Summary
It isn’t perfect, but the expanded focus of Paradise Season 2 plays to creator Dan Fogelman’s strengths, creating a clever, dense, and emotionally potent follow-up.
‘The first season of Paradise was one of 2025’s best shows, mostly without any warning. Its premiere revealed a gotcha premise that was kept well under wraps, and towards the end, it was firing on all cylinders, producing one of the finest episodes of the year by miles and building to a high-stakes conclusion that threatened to radically reshape everything just in time for Season 2. And, well, mission accomplished. If nothing else, in this follow-up, Dan Fogelman makes good on his promise to substantially expand the scope of the show.
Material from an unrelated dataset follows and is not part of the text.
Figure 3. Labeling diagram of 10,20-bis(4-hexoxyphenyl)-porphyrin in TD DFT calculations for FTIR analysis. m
Abandoning the isolated setting of the first season – not totally, but considerably – was always going to be a ballsy move. The city-sized bunker beneath Colorado was a great location to hide away from the end of the world, and the core mystery of figuring out who killed the president allowed that setting to be intensely interrogated. Season 2 does away with most of the setting and all of the mystery, instead replacing it with the fervent quest of protagonist Xavier Collins (Sterling K. Brown, Invincible) to find his wife, Teri (Enuka Okuma, The Pitt), while various new friends and foes crop up in and around the wasteland.
That creates a totally different vibe, one that could risk feeling as if it has jumped the shark a little. But Fogelman’s sometimes extraordinary facility for stirring emotions keeps the whole thing consistent, dotting each capsule story with profound insight and tenderness. Even in episodes that seem to have nothing to do with the core plot – the premiere, for instance, is a standalone short film right up until it isn’t – you can always rely on being engaged by the characters and their plights. And given the recursive Lost-like storytelling, everything that seems siloed and separate initially eventually ends up mattering in unexpected and exciting ways (a small handful of red herring notwithstanding).
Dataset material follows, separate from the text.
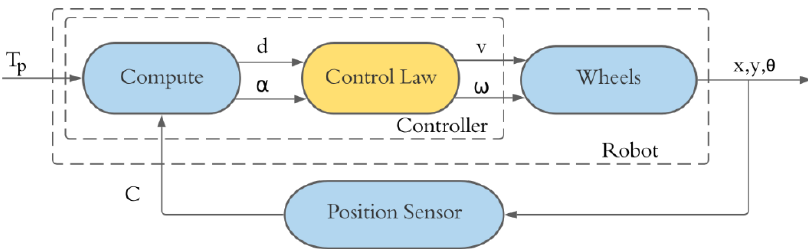
Figure 3. Diagram of the position control problem of a control algorithm [4].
For the sake of avoiding spoilers, I’ll only refer plot-wise to the first three episodes, which all debuted together. But to get a general idea of the season’s shape, they are three useful hours to consider. In the first, a new character named Annie (Shailene Woodley) rides out the apocalypse in Graceland, only to find her solitude punctured by Link (Thomas Doherty, Tell Me Lies), the charming leader of a roving band of survivors who shut down nuclear power plants to prevent any further environmental disasters. By the end of the premiere, Annie has discovered Xavier, who set out in a tiny plane to search for his wife in Atlanta.
The second episode explores how Xavier got to the point at which Annie finds him, while also digging into the origins of his marriage and introducing him to a group of children whose innocence has been planed away by the harsh reality of the outside world. Fogelman loves a flashback, and there are a considerable number here, but this episode is a great example of how well they can work when they’re considered and properly implemented.
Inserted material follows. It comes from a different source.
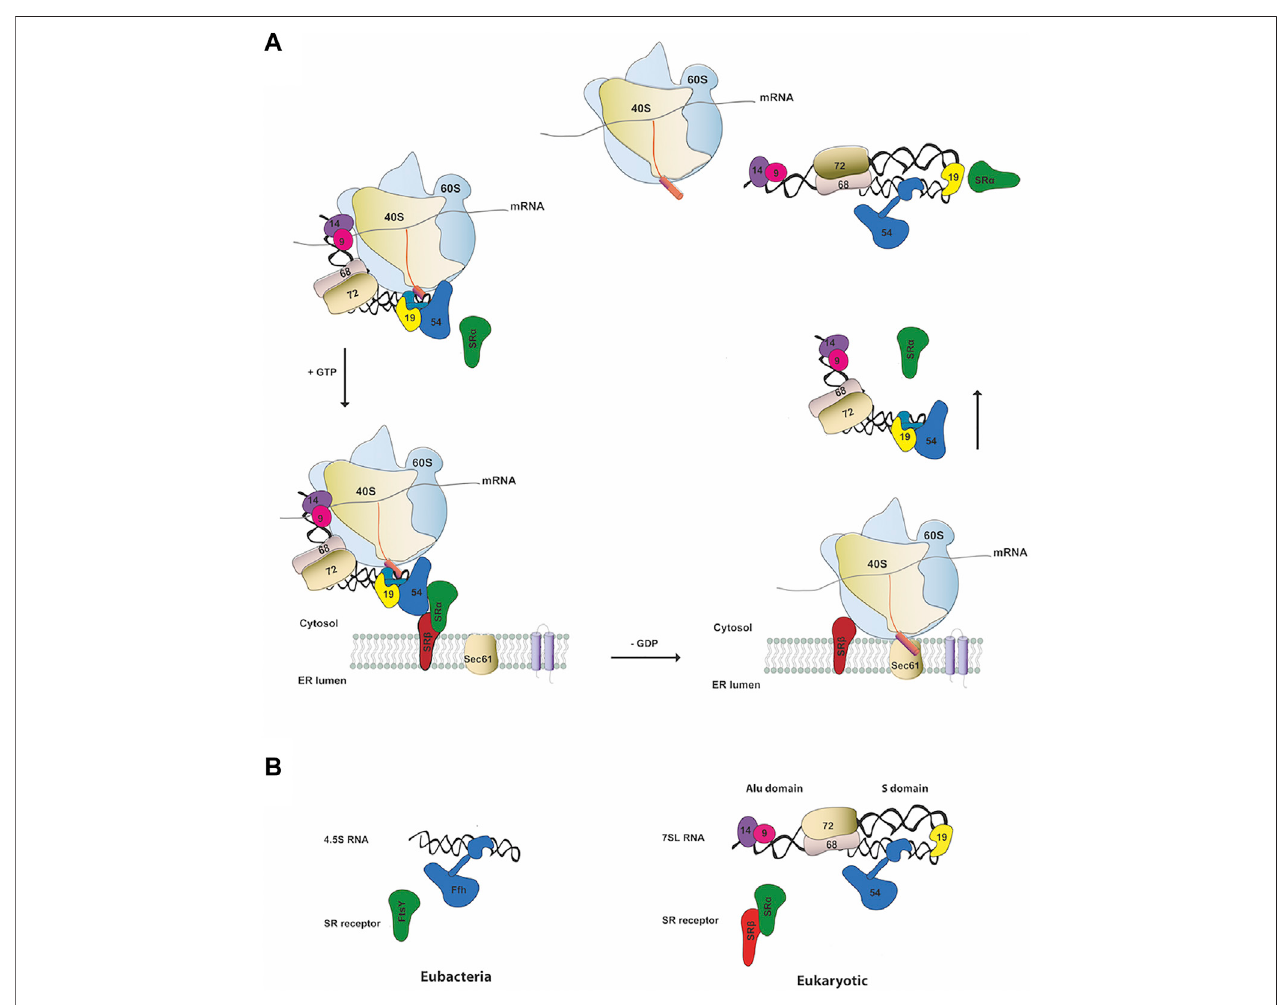
FIGURE 1 | SRP canonical cycle and composition (A) Schematic representation of co-translation protein targeting pathway in mammals. SRP binds the signal sequence (pink cylinder) as it emerges from the ribosome forming an RNC-SRP complex that docks in a GTP-dependent manner with the ER membrane by binding to the cognate SRP receptor (SR α / β ). Following GTP hydrolysis, the RNC is transferred to the Sec61 translocon resulting in translocation of the nascent chain through the Sec61 pore and disassemble of SRP-SR complex (B) Schematic representation of SRP and SR components in the two kingdoms of life. On the left panel it is shown the eubacterial SRP complex and on the right the eukaryotic one (e.g., human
And then, finally, the third episode returns us to Paradise itself, catching up on most of the core cast from Season 1, including despicable string-puller Sinatra (Julianne Nicholson), her pet assassin Jane (Nicole Brydon Bloom), and therapist Dr. Tarabi (Sarah Shahi, Red, White & Royal Blue). This episode also loops back to the first by establishing a connection between the bunker and a character we met earlier, which is a nice reminder that all of this, even the stuff that doesn’t necessarily seem relevant at first blush, is knitting together into a much larger picture.
For the most part, Fogelman handles the scope of Paradise Season 2 – which, if you include the flashbacks, spans across the entirety of the U.S., multiple viewpoints, and tens of years – very well. It isn’t always plain sailing, since a natural consequence of the format is certain characters being sidelined, subplots being neglected, and the focus ever-shifting. But virtually every episode has at least one moment – sometimes several – of such real profundity that it’s difficult to mind. There’s a bit in the premiere where Annie and Link feel a sudden surge of relief at physical intimacy after years of difficulty and solitude that really moved me, and that’s two characters we’d literally just met. This show is so good at crafting compelling characters and backstories really quickly that when they start being folded into the main arc – which remains, as ever, “What is Sinatra really up to?” and “Can Xavier find Teri?” – the effect is immensely satisfying.
I’m sure if you think about the plot of this season too much, it won’t hold up to a great deal of scrutiny. But that was true about the first season, too, and I quickly stopped caring about the logistics of the high-concept premise because they were clearly of less concern than the personal stories that premise existed to excuse, and that’s much truer now than it was before. For some, the changes will be off-putting, the lack of a central mystery too lamentable to overlook. But if what you liked about the first season was how it made you feel, not necessarily to what extent it made you think, then you’ll be exceedingly well served by a follow-up that widens its scope to play to all of its biggest strengths.